3. Social Justice and Gender Equality
Eliminate all forms of discrimination and exclusion, including but not limited to caste, work and descent, class, race, ethnicity, gender, sexuality, disability, age, religion, geography and other marginalizations. Protect and uphold the human rights, including sexual and reproductive rights, of all people - particularly all women, girls, and gender-diverse people by removing discriminatory laws and policies that criminalize gender identity and expression, and sexuality. Advance sexual and reproductive health and rights (SRHR) through the provision of universal health care (UHC), provision of comprehensive sexuality education, and recognizing access to abortion as a human right. Address the root causes of and prevent gender-based violence by working with feminist groups to combat misogyny, patriarchy, ageism, and harmful gender norms guided by principles of intersectionality. Take targeted and sustained actions to remove gender bias, stereotypes, and discrimination. Guarantee and allocate public financing and resources for social protection systems, establish the solidarity-based Global Fund for Social Protection and put in place public social infrastructure to eliminate inequalities. Abandon our current militarized and nationalized understandings of security, and in their place adopt understandings of security that center on human security, bodily autonomy, and the fulfilment of human rights.
4. Civil Society, Human Rights and the UN
Reverse the trend of shrinking and closing civic space in many countries in all regions across the globe, with Member States being held accountable for their egregious violation of international human rights standards. Advance civil society access, leadership, and meaningful participation and decision-making within UN spaces and negotiation processes, especially historically marginalized and vulnerable communities.
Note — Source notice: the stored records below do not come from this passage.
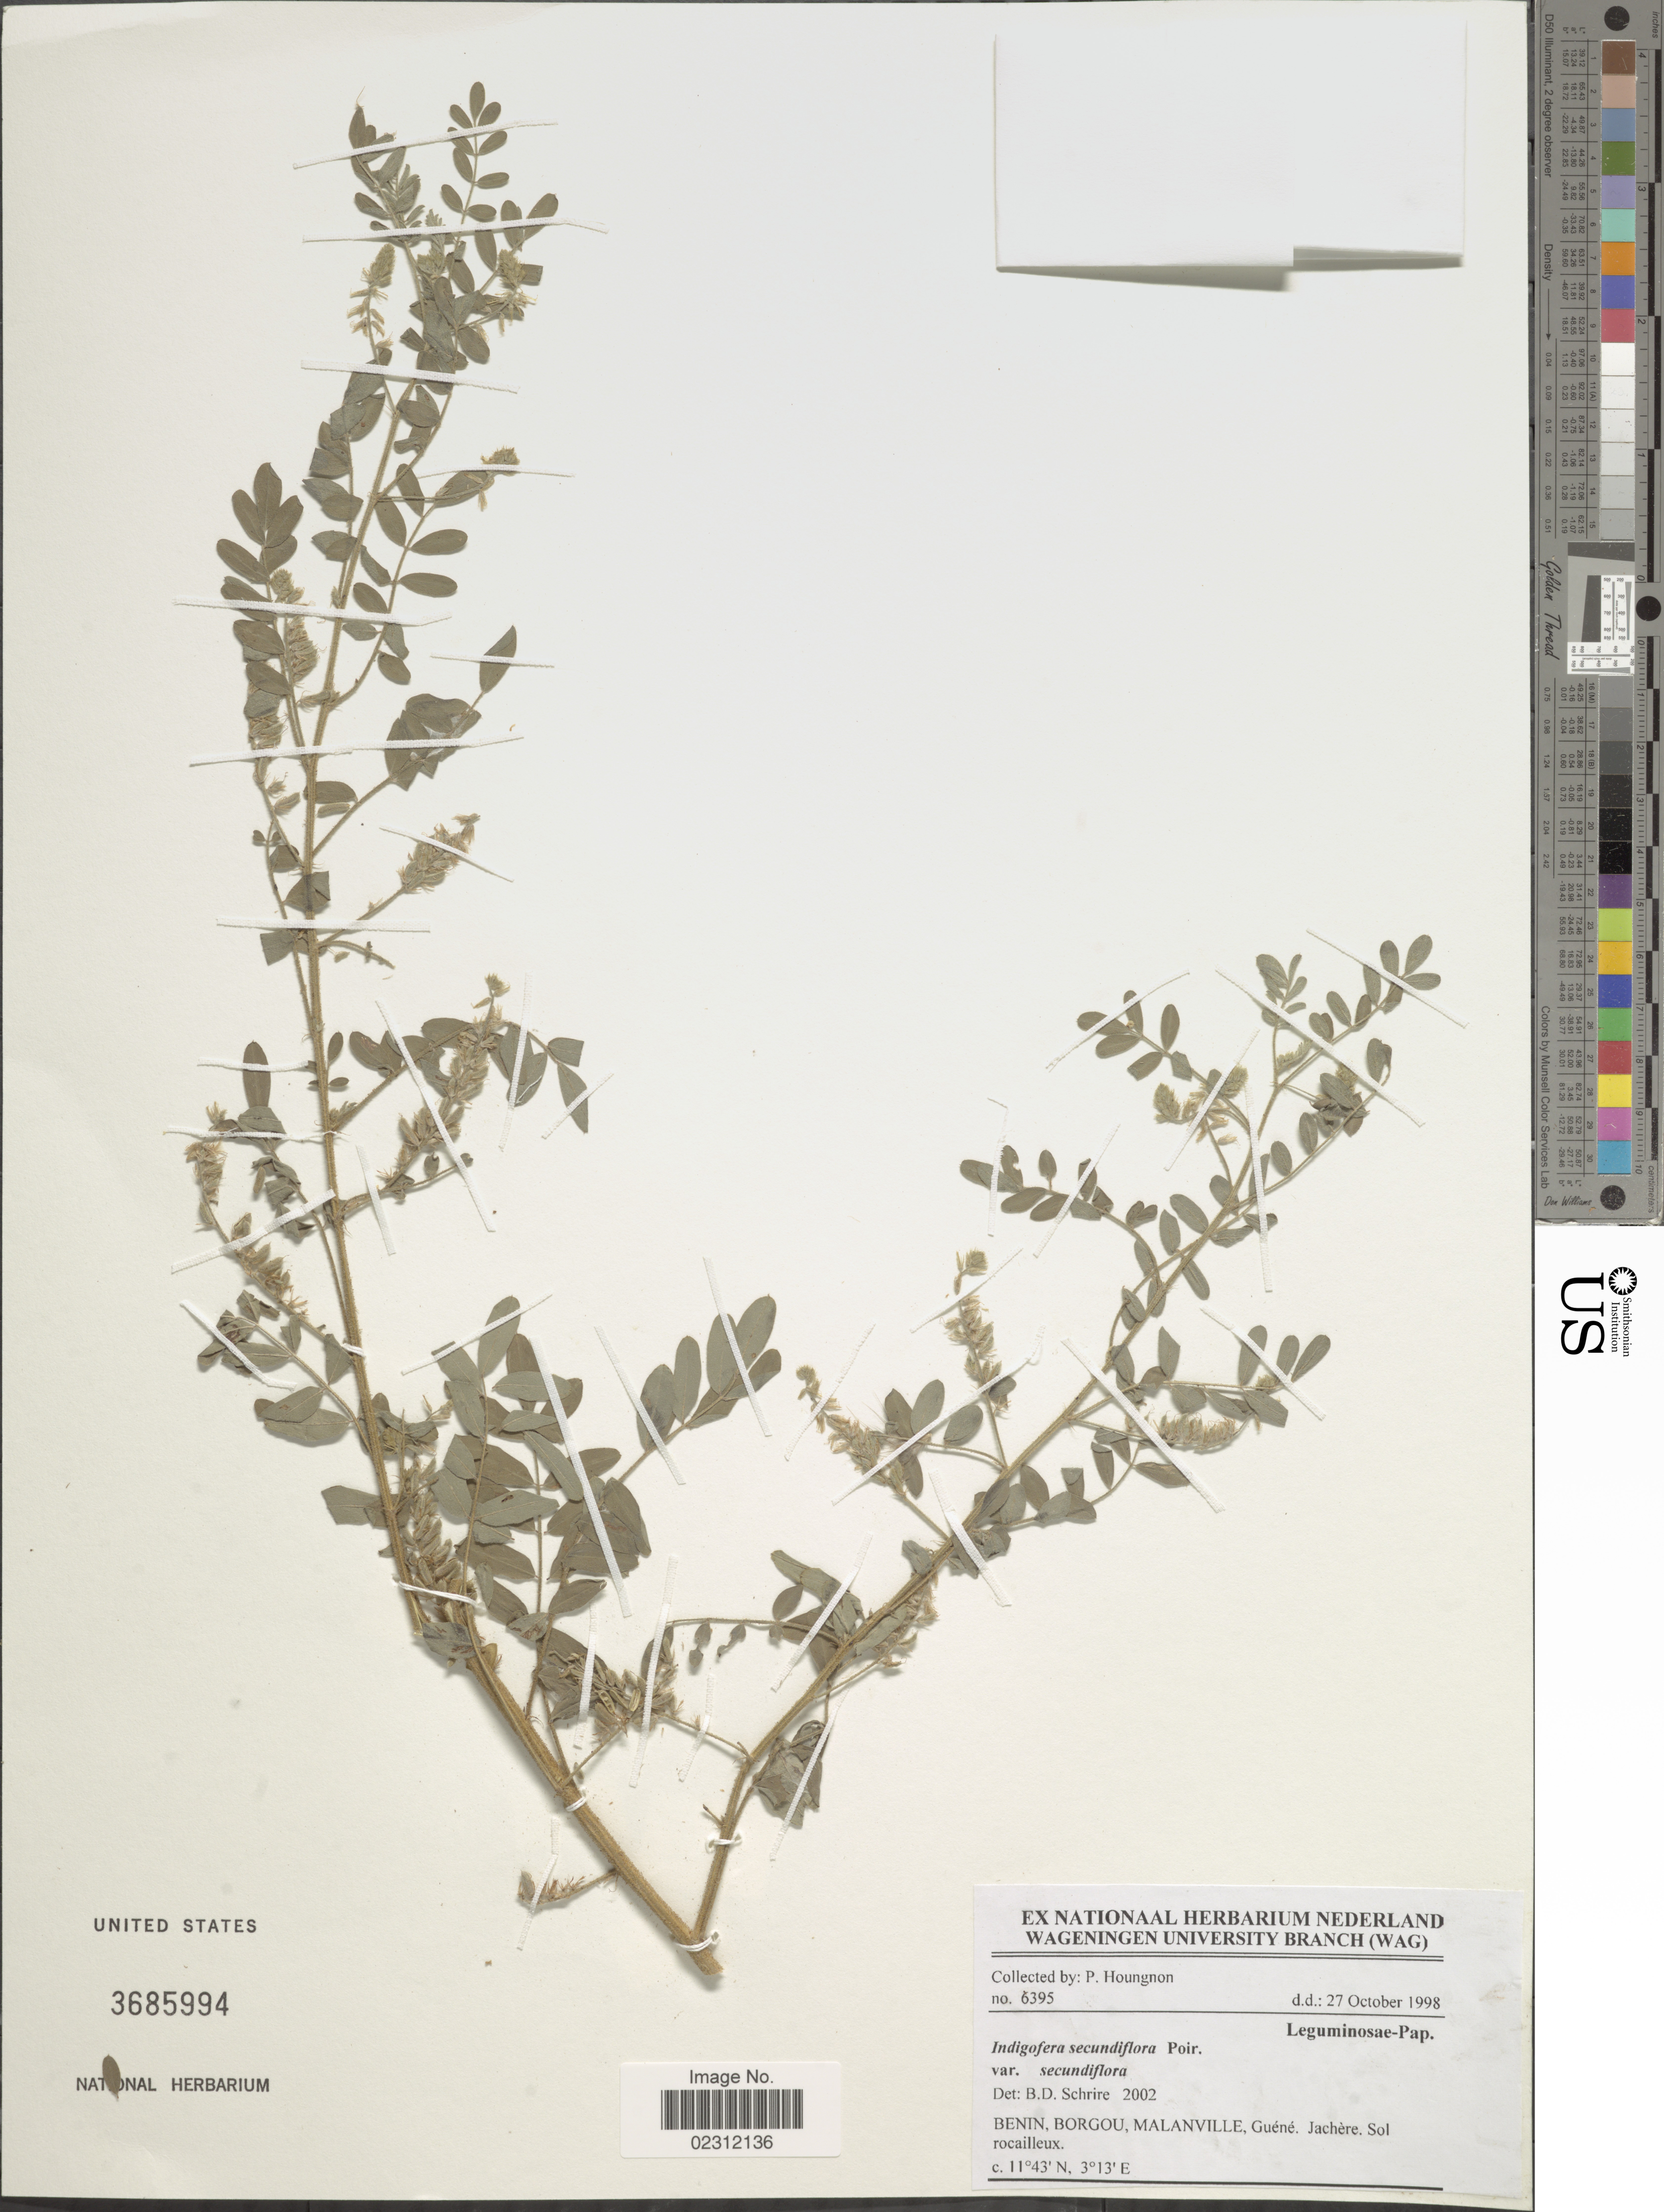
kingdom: Plantae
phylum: Tracheophyta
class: Magnoliopsida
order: Fabales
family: Fabaceae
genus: Indigofera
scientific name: Indigofera secundiflora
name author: Poir.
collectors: P. Houngnon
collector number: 6395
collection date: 1998-10-27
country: Benin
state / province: Borgou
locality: Malanville, Guene. Jachere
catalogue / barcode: US 3685994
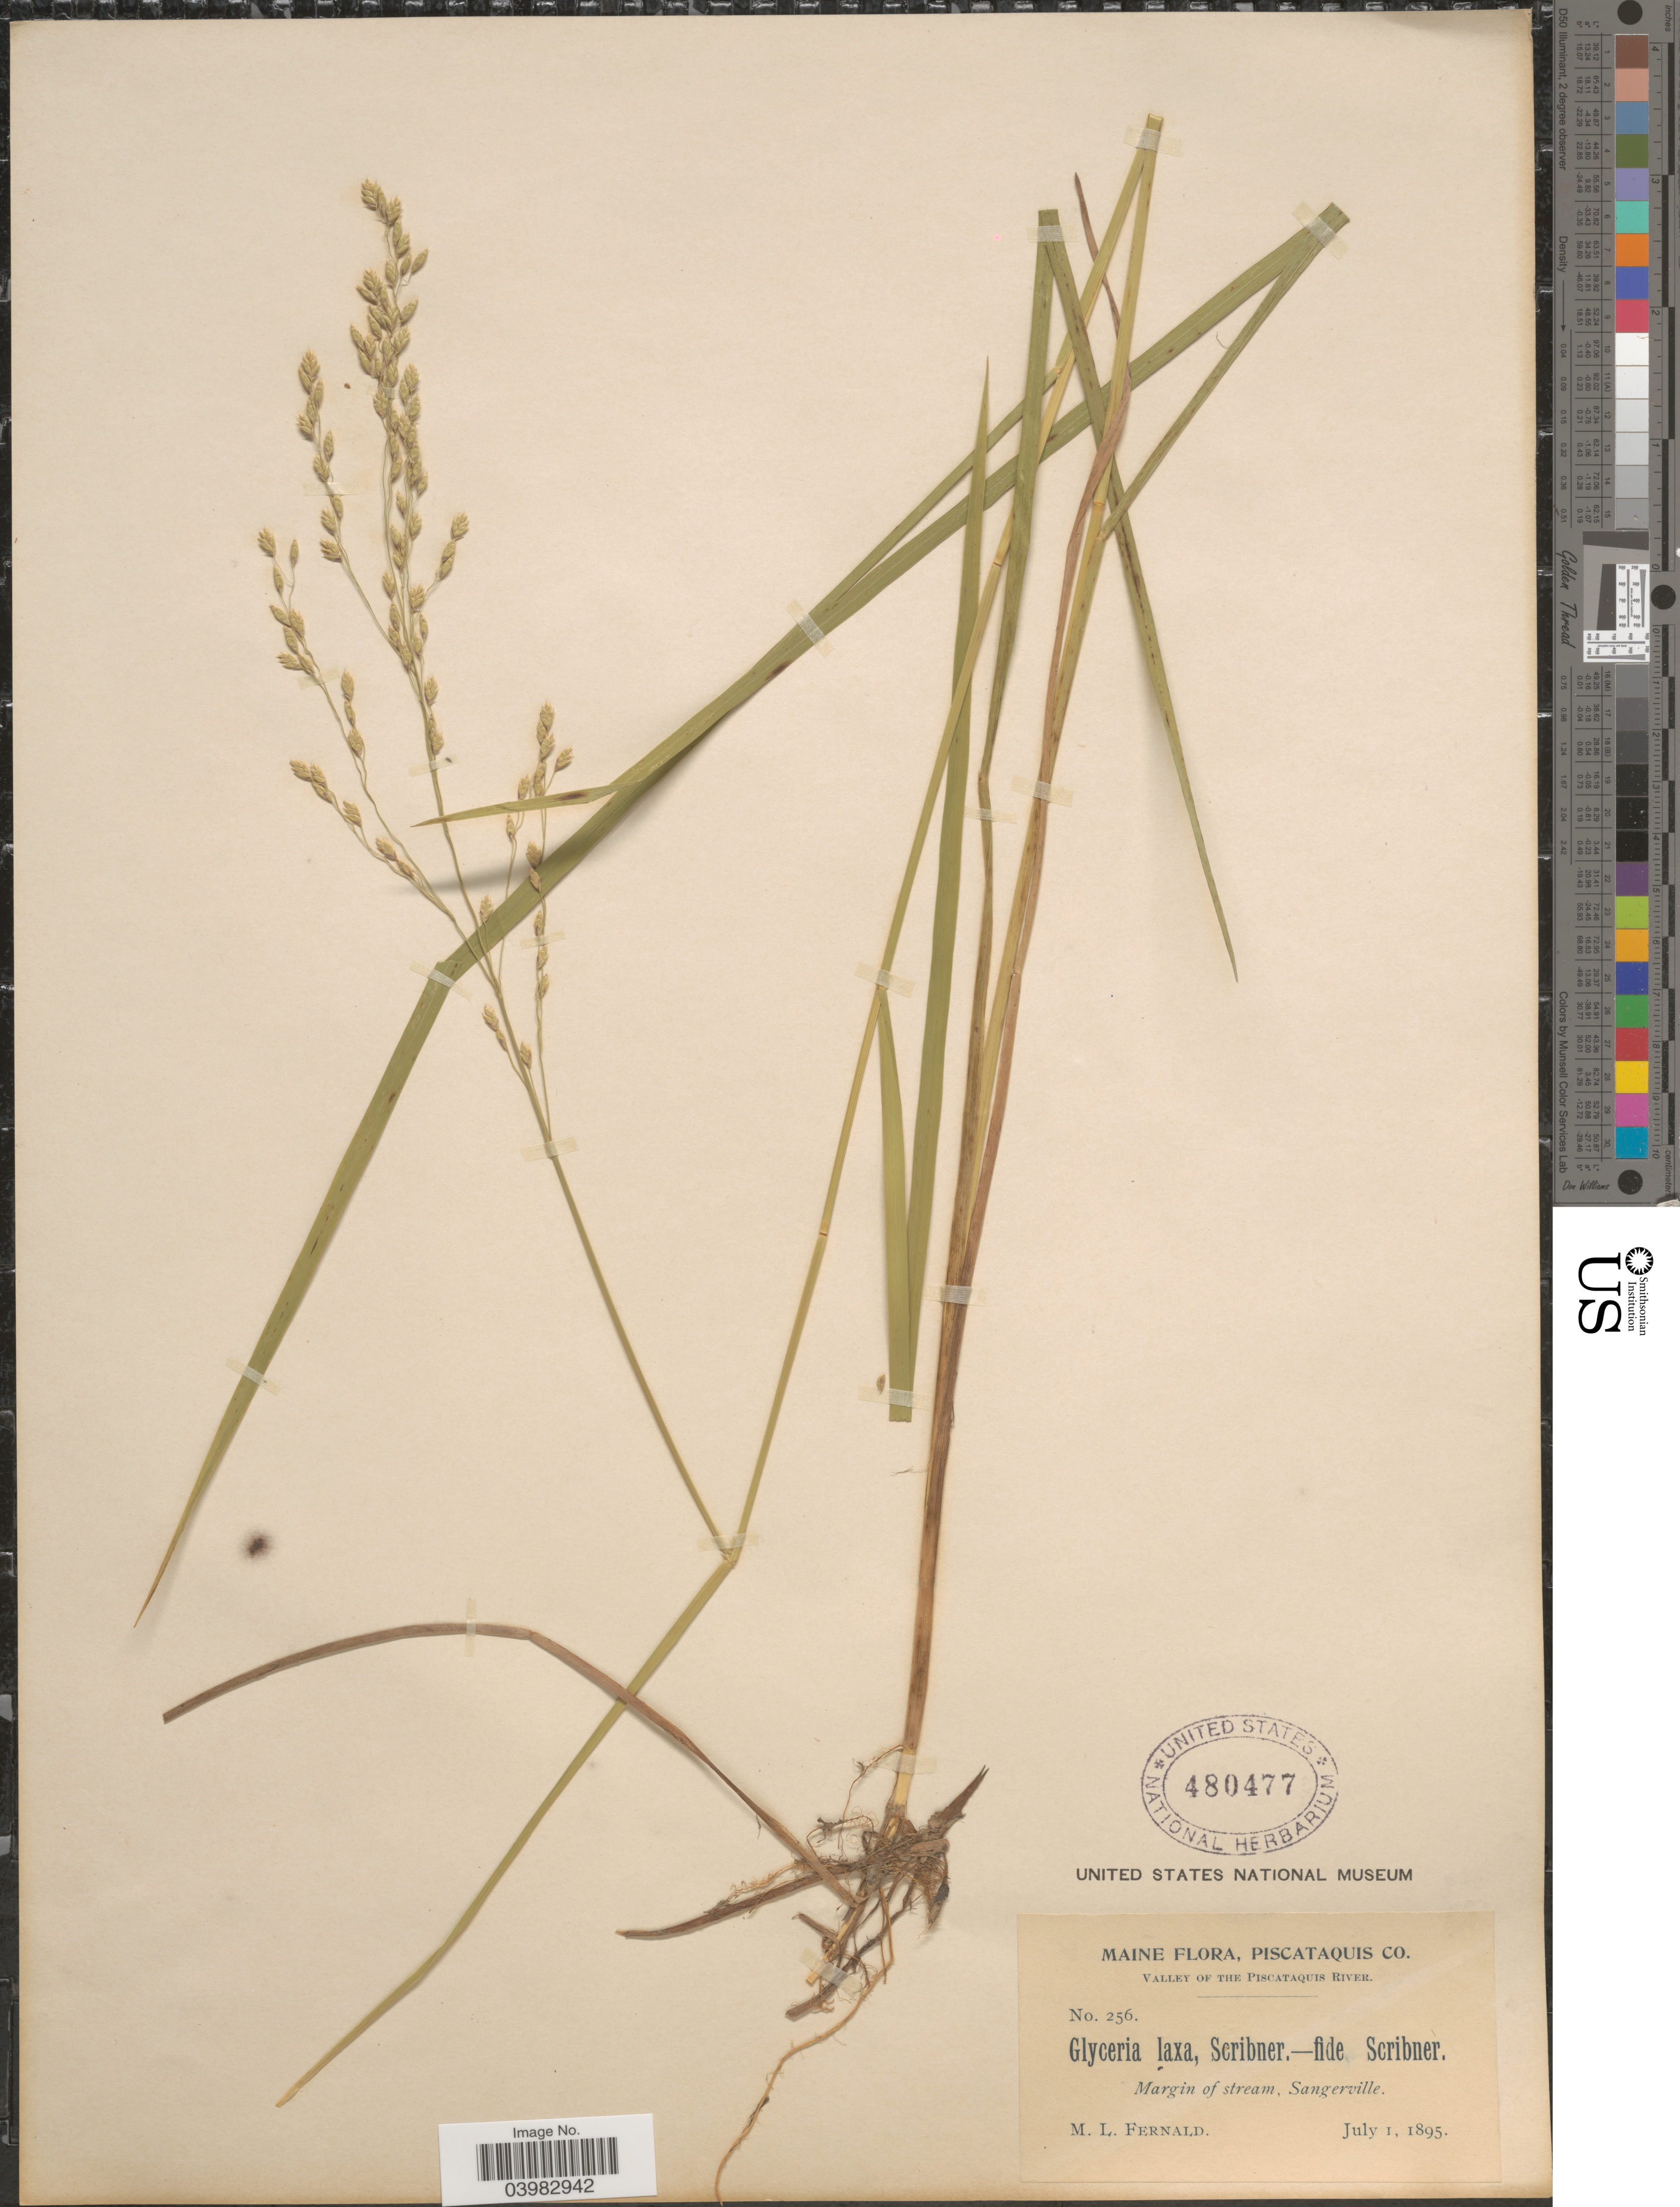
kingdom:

An independent and fully funded civil society is a prerequisite for the development of policies that will enable us to live our lives in dignity and equality. Reclaim leadership of governments and the UN from the private sector and other actors encouraging them to weaken or abandon human rights obligations. Speak out against anti-gender and anti-rights narratives and actions by state and non-state actors, online and offline. Protect human rights defenders from reprisals, harassment and persecution when they engage with UN spaces and mechanisms, and repeal laws and weaponizing of justice institutions to criminalize dissent, resistance, fact-checking, peaceful gatherings, protests and spreading awareness. Unequivocally uphold freedom of speech, expression and safe assembly by safeguarding fundamental rights of all human rights defenders, climate justice activists, environmental defenders, peacebuilders, journalists, and other feminist and socio-economic defenders, enabling them to positively and safely influence the outcomes of these current and upcoming global and regional processes that impact our lives and futures.